The group at Brooklyn Tech along with a similar group from Clara Barton High School decided to organize a demonstration. Fernando and two others presented a proposal to a “progressive” sanctioned school club to have a walk-out. The advisor was afraid of a walk-out. The students decided to do it anyway. After they handed out a flyer, there was push-back and threats from the administration. Fernando and other students came up with the idea of stickers. The school is six stories high. Most students couldn’t take the elevators and the stairwells were plastered with the walk-out stickers.
On the day of the demonstration well over 2500 students walked out. Classes were empty. A massive group from Brooklyn Tech joined students from Clara Barton at Fulton Square in downtown Brooklyn. After a student-led rally in the square, hundreds crossed the Brooklyn Bridge to go into Manhattan. Of course, a militant, multiracial demonstration didn't make the news except in CHALLENGE.

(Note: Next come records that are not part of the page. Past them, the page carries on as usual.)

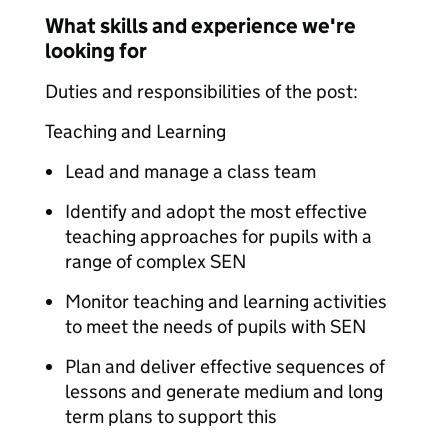
What skills and experience we're
looking for
Duties and responsibilities of the post:
Teaching and Learning
Lead and manage a class team
Identify and adopt the most effective
teaching approaches for pupils with a
range of complex SEN
Monitor teaching and learning activities
to meet the needs of pupils with SEN
Plan and deliver effective sequences of
lessons and generate medium and long
term plans to support this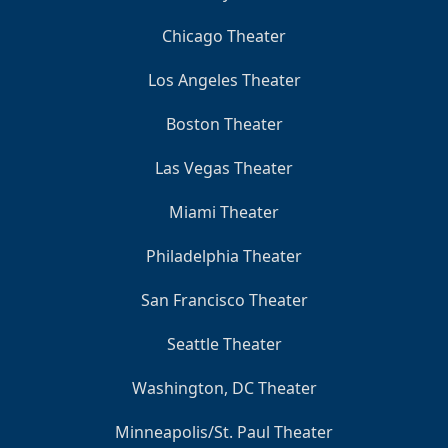
Chicago Theater
Los Angeles Theater
Boston Theater
Las Vegas Theater
Miami Theater
Philadelphia Theater
San Francisco Theater
Seattle Theater
Washington, DC Theater
Minneapolis/St. Paul Theater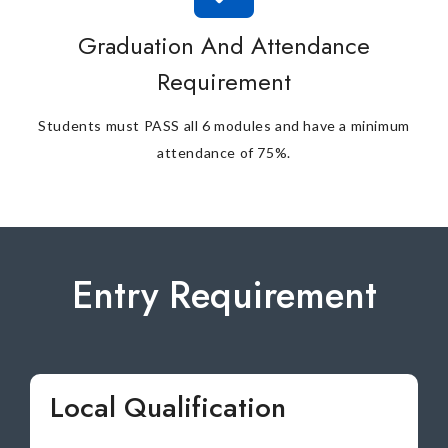
Graduation And Attendance
Requirement
Students must PASS all 6 modules and have a minimum
attendance of 75%.
Entry Requirement
Local Qualification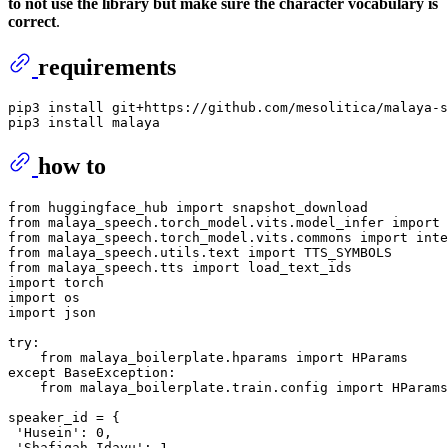
to not use the library but make sure the character vocabulary is
correct
.
requirements
pip3 install git+https://github.com/mesolitica/malaya-s
how to
from
 huggingface_hub 
import
from
 malaya_speech.torch_model.vits.model_infer 
import
from
 malaya_speech.torch_model.vits.commons 
import
from
 malaya_speech.utils.text 
import
from
 malaya_speech.tts 
import
import
import
import
 json

try
:

from
 malaya_boilerplate.hparams 
import
except
 BaseException:

from
 malaya_boilerplate.train.config 
import
 HParams

speaker_id = {

'Husein'
: 
0
,

'Shafiqah Idayu'
: 
1
,
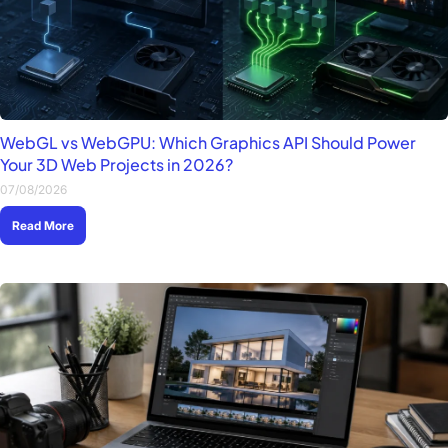
WebGL vs WebGPU: Which Graphics API Should Power
Your 3D Web Projects in 2026?
07/08/2026
Read More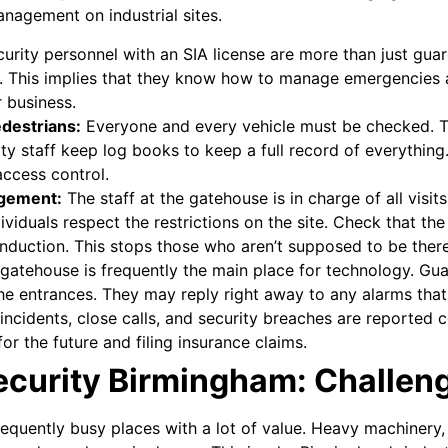
nagement on industrial sites.
urity personnel with an SIA license are more than just gua
s. This implies that they know how to manage emergencies an
r business.
edestrians:
Everyone and every vehicle must be checked. Th
ty staff keep log books to keep a full record of everything.
access control.
agement:
The staff at the gatehouse is in charge of all visi
viduals respect the restrictions on the site. Check that th
nduction. This stops those who aren’t supposed to be there
gatehouse is frequently the main place for technology. Gu
the entrances. They may reply right away to any alarms that
incidents, close calls, and security breaches are reported c
or the future and filing insurance claims.
Security Birmingham: Challen
equently busy places with a lot of value. Heavy machinery, a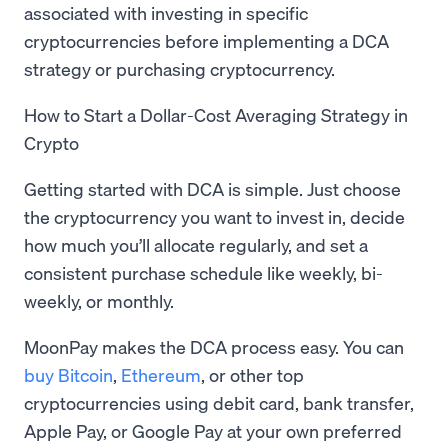
associated with investing in specific
cryptocurrencies before implementing a DCA
strategy or purchasing cryptocurrency.
How to Start a Dollar-Cost Averaging Strategy in
Crypto
Getting started with DCA is simple. Just choose
the cryptocurrency you want to invest in, decide
how much you’ll allocate regularly, and set a
consistent purchase schedule like weekly, bi-
weekly, or monthly.
MoonPay makes the DCA process easy. You can
buy Bitcoin
,
Ethereum
, or other top
cryptocurrencies using debit card, bank transfer,
Apple Pay, or Google Pay at your own preferred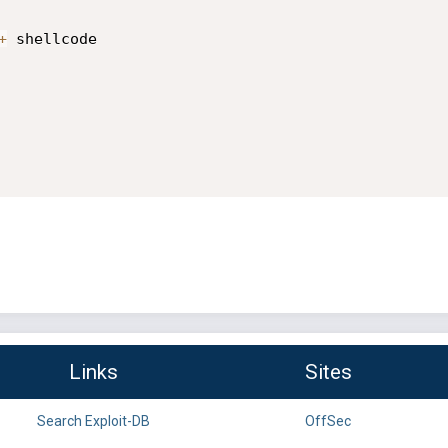
+
 shellcode

Links
Sites
Search Exploit-DB
OffSec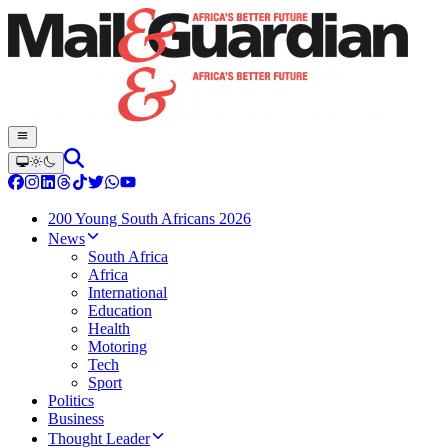
200 Young South Africans 2026
News
South Africa
Africa
International
Education
Health
Motoring
Tech
Sport
Politics
Business
Thought Leader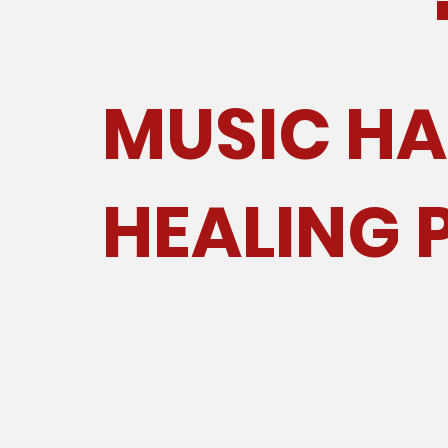
MUSIC HA
HEALING 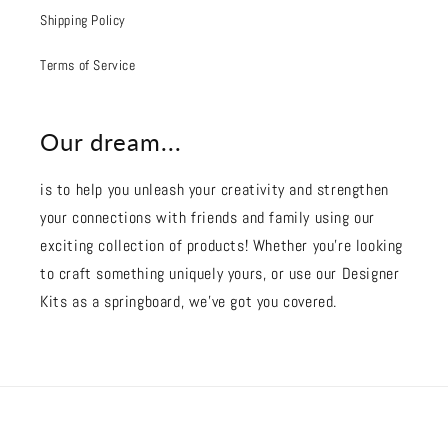
Shipping Policy
Terms of Service
Our dream...
is to help you unleash your creativity and strengthen
your connections with friends and family using our
exciting collection of products! Whether you're looking
to craft something uniquely yours, or use our Designer
Kits as a springboard, we’ve got you covered.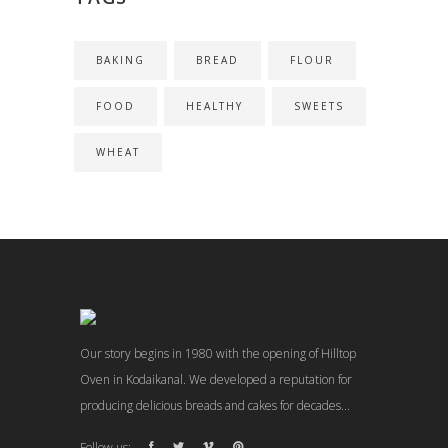
BAKING
BREAD
FLOUR
FOOD
HEALTHY
SWEETS
WHEAT
Our story begins in 1980 with the opening of Hilltop
Oven in Kodaikanal. We developed a reputation for
producing delicious breads and cakes for decades...
Follow us: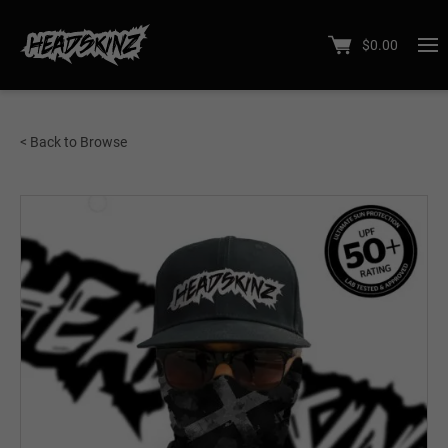
$
0.00
< Back to Browse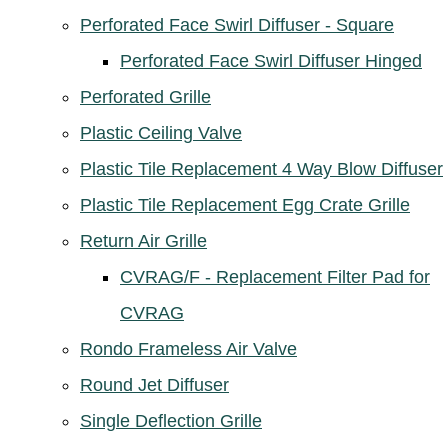
Perforated Face Swirl Diffuser - Square
Perforated Face Swirl Diffuser Hinged
Perforated Grille
Plastic Ceiling Valve
Plastic Tile Replacement 4 Way Blow Diffuser
Plastic Tile Replacement Egg Crate Grille
Return Air Grille
CVRAG/F - Replacement Filter Pad for
CVRAG
Rondo Frameless Air Valve
Round Jet Diffuser
Single Deflection Grille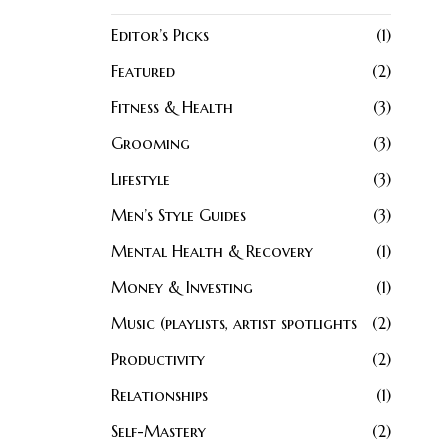
Editor’s Picks
1
Featured
2
Fitness & Health
3
Grooming
3
Lifestyle
3
Men’s Style Guides
3
Mental Health & Recovery
1
Money & Investing
1
Music (playlists, artist spotlights
2
Productivity
2
Relationships
1
Self-Mastery
2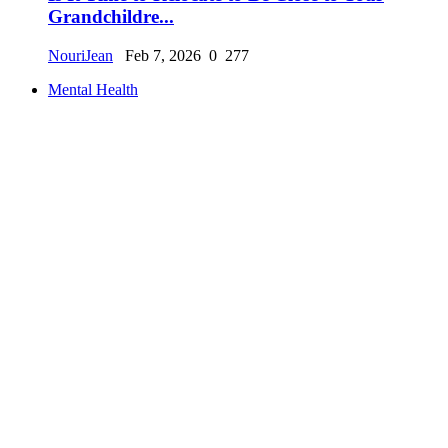
Grandchildre...
NouriJean
Feb 7, 2026
0
277
Mental Health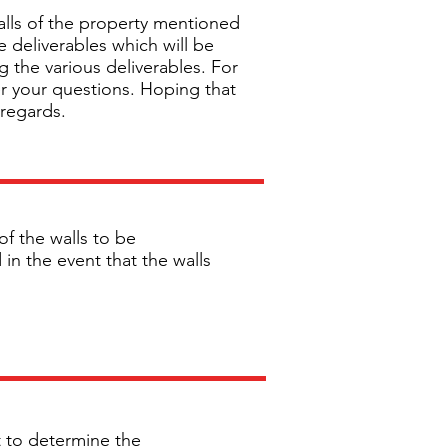
alls of the property mentioned
e deliverables which will be
g the various deliverables. For
er your questions. Hoping that
 regards.
of the walls to be
in the event that the walls
it to determine the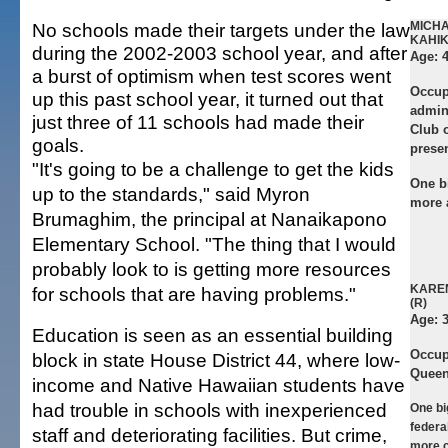
No schools made their targets under the law
MICH
KAHIK
during the 2002-2003 school year, and after
Age:
4
a burst of optimism when test scores went
Occup
up this past school year, it turned out that
admini
just three of 11 schools had made their
Club o
goals.
prese
"It's going to be a challenge to get the kids
One b
up to the standards," said Myron
more 
Brumaghim, the principal at Nanaikapono
Elementary School. "The thing that I would
probably look to is getting more resources
KARE
for schools that are having problems."
(R)
Age:
Education is seen as an essential building
Occup
block in state House District 44, where low-
Queen
income and Native Hawaiian students have
had trouble in schools with inexperienced
One bi
federa
staff and deteriorating facilities. But crime,
more c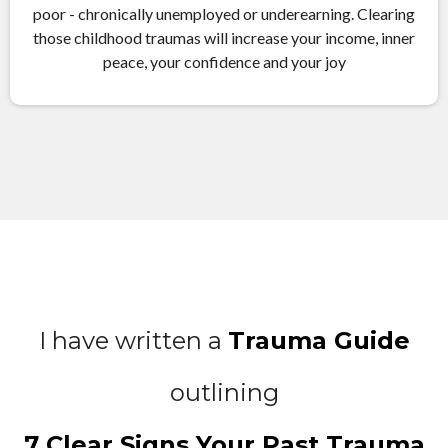
poor - chronically unemployed or underearning. Clearing
those childhood traumas will increase your income, inner
peace, your confidence and your joy
I have written a
Trauma Guide
outlining
7 Clear Signs Your Past Trauma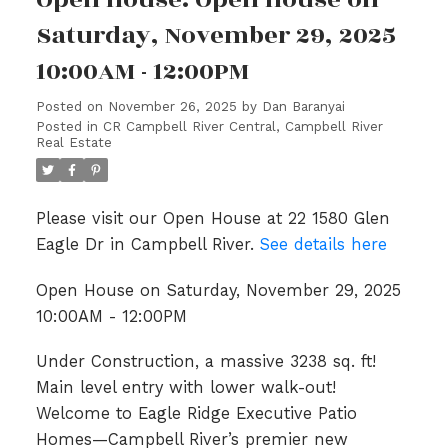
Saturday, November 29, 2025
10:00AM - 12:00PM
Posted on
November 26, 2025
by
Dan Baranyai
Posted in
CR Campbell River Central, Campbell River
Real Estate
Please visit our Open House at 22 1580 Glen
Eagle Dr in Campbell River.
See details here
Open House on Saturday, November 29, 2025
10:00AM - 12:00PM
Under Construction, a massive 3238 sq. ft!
Main level entry with lower walk-out!
Welcome to Eagle Ridge Executive Patio
Homes—Campbell River’s premier new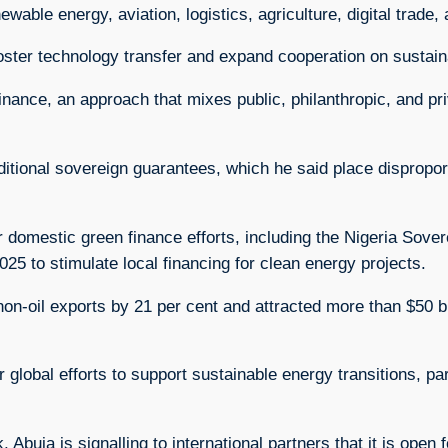
able energy, aviation, logistics, agriculture, digital trade,
foster technology transfer and expand cooperation on sustain
nance, an approach that mixes public, philanthropic, and pr
ditional sovereign guarantees, which he said place dispropo
er domestic green finance efforts, including the Nigeria Sove
5 to stimulate local financing for clean energy projects.
 non-oil exports by 21 per cent and attracted more than $50 
lobal efforts to support sustainable energy transitions, part
Abuja is signalling to international partners that it is open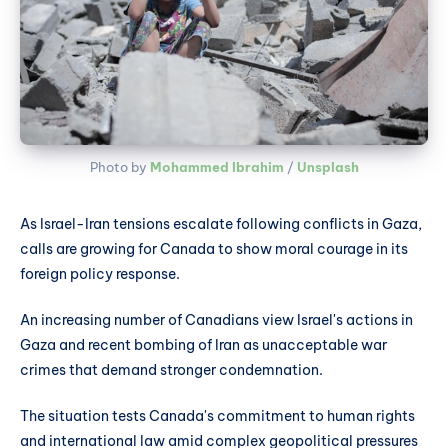
Photo by 
Mohammed Ibrahim
 / 
Unsplash
As Israel-Iran tensions escalate following conflicts in Gaza,
calls are growing for Canada to show moral courage in its
foreign policy response.
An increasing number of Canadians view Israel's actions in
Gaza and recent bombing of Iran as unacceptable war
crimes that demand stronger condemnation.
The situation tests Canada's commitment to human rights
and international law amid complex geopolitical pressures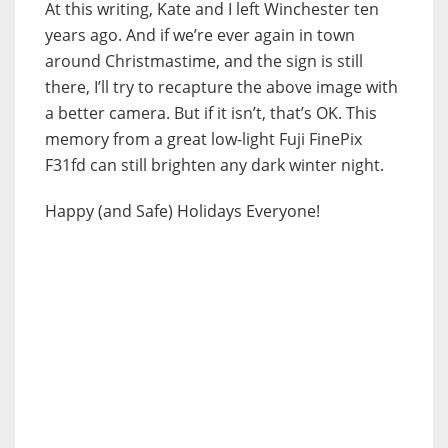
At this writing, Kate and I left Winchester ten
years ago. And if we’re ever again in town
around Christmastime, and the sign is still
there, I’ll try to recapture the above image with
a better camera. But if it isn’t, that’s OK. This
memory from a great low-light Fuji FinePix
F31fd can still brighten any dark winter night.
Happy (and Safe) Holidays Everyone!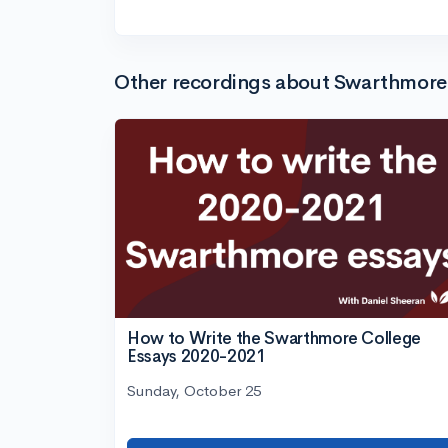
Other recordings about Swarthmore
How to Write the Swarthmore College
Essays 2020-2021
Sunday, October 25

Fighting the bosses on the battlefield
While in high school, Fernando developed a passion for films and screenwriting. He pursued this love as a film major at Hunter College. While at Hunter, Fernando, a member of the National Guard, was deployed to Iraq. While there he started writing a movie called Broken Soldier. In Iraq Fernando became a leader in his unit and looked out for the interests of his fellow soldiers and workers from Iraq as well.
While out on a convoy his unit came upon a truck stopped in the road with a group of Iraqis standing beside it. His Platoon Sergeant tried to force the Iraqis to move the truck. When they didn’t he told the platoon to get ready to fire on them. Fernando, who spoke no Arabic, made eye contact with one of the Iraqis who signaled him that the truck was broken and couldn’t be moved. Fernando understood the message and was able to stop the Sergeant from opening fire. The unit moved on and left the Iraqi workers to fix their truck.
Upon returning from Iraq Fernando became active in Iraq Veterans Against the War and was instrumental in creating the Winter Soldier II hearings. This conference, modeled after the anti-Vietnam War conference from the 70’s, included testimony about U.S. atrocities in Iraq from soldiers and Iraqis as well.
A working-class champion until the end
Fernando was also a NYC Transit worker and proud member of the Transit Workers Union (TWU). He distributed CHALLENGE newspapers to his friends on the job and talked to them about fighting for communism. He was involved in several job actions when his safety and the safety of his coworkers were threatened. He also took pride in his work and enjoyed playing poker and dominos with his coworkers.
In 2013 Fernando went to Vassar College as part of the first group of veterans to attend Vassar since the end of WWII. He became a popular student who helped act as a bridge between the veterans and traditional Vassar students. On campus Fernando worked hard at his studies, learning Chinese and earning his Bachelor’s degree. He became a leader on campus who introduced people to communist ideas and participated in fights against racism.
On June 10 around 100 people gathered in Brooklyn to remember Fernando and to celebrate his life and his commitment to the working class. Many of those who knew him from high school, college, the military, and loved ones, including his young daughter, shared their memories. He will be missed.